My biggest problem is spamd and heavy spam attacks. If there's heavy spam volume it also tends to use mysql (whitelist/bayes data in my config is in it) and takes the load up, iotokens down.
My solution has been to use the watchtokens.pl script I have created (see
http://www.kotalampi.com/scripts/watchtokens ). It checks your available tokens and system load and if they reach critical levels (read the script), it runs the script /etc/rc.d/stop.sh and when things are back to normal, it runs /etc/rc.d/start.sh. It also creates stats to /var/adm/watchtokens.$DATE file (that rotates daily) and you can tail -f it to see what is going on.

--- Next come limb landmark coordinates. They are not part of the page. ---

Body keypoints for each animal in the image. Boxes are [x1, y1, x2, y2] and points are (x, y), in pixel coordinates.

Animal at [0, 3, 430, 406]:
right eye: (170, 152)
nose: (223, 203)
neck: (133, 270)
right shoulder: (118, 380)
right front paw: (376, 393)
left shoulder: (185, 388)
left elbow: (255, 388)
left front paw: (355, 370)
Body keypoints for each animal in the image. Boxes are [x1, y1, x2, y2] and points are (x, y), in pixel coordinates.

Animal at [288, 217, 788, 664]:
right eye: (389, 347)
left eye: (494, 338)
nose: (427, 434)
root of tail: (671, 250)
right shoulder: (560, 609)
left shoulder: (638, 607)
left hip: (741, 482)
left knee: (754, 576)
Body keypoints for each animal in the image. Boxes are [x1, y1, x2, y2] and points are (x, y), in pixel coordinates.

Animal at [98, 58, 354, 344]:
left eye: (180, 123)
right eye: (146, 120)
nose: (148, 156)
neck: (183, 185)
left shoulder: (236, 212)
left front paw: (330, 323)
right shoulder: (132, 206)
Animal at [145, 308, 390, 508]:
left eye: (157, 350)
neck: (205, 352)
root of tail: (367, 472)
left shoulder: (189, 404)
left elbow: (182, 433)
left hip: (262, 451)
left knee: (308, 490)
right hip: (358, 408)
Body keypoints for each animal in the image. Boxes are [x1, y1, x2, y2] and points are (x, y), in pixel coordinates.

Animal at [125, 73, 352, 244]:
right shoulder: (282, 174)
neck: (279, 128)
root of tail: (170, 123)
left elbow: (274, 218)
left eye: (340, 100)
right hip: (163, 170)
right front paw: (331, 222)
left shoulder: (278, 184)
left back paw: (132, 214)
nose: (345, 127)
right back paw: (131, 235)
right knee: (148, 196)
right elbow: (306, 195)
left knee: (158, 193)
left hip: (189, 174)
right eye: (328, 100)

In my stop.sh I block port 25 and all new connection requests. In start.sh I allow requests again. I have secondary MX so this has worked really well for me. This has proven out to be a good way to throttle the load and avoid iotokens to run totally out.
My stop.sh:
#!/bin/sh
/sbin/iptables -D INPUT -i eth0 -p tcp -m tcp --dport 25 -j ACCEPT
My start.sh:
#!/bin/sh
/sbin/iptables -A INPUT -i eth0 -p tcp -m tcp --dport 25 -j ACCEPT
The script can be started like this:
# /usr/local/bin/watchtokens.pl --sleep=15 --stop=yes &
Sleep option tells you how often you want to check iotokens, stop-option tells if you really want to run stop.sh/start.sh or just log the data.